__Your instructions__: Repeat every record exactly, but omit the images.

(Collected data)
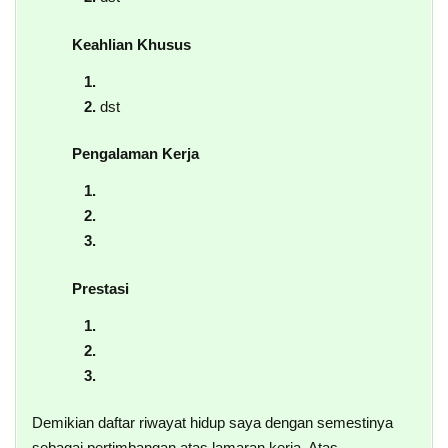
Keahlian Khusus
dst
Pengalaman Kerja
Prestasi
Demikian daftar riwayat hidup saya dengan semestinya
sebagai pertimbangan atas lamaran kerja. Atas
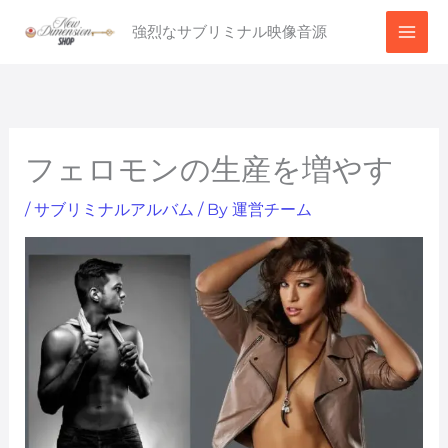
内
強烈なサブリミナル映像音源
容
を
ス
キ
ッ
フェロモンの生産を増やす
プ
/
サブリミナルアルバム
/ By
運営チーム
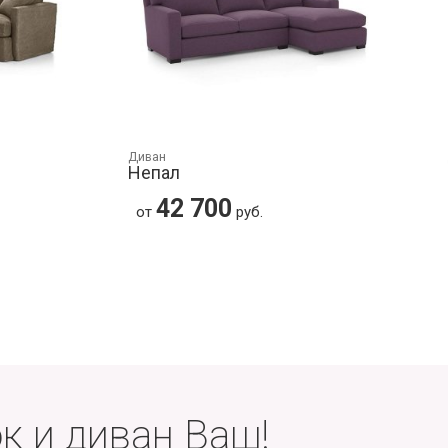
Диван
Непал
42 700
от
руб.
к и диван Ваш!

__Exercise solution__:
Keahlian Khusus
dst
Pengalaman Kerja
Prestasi
Demikian daftar riwayat hidup saya dengan semestinya
sebagai pertimbangan atas lamaran kerja. Atas
内
強烈なサブリミナル映像音源
容
を
ス
キ
ッ
フェロモンの生産を増やす
プ
/
サブリミナルアルバム
/ By
運営チーム
Диван
Непал
42 700
от
руб.
к и диван Ваш!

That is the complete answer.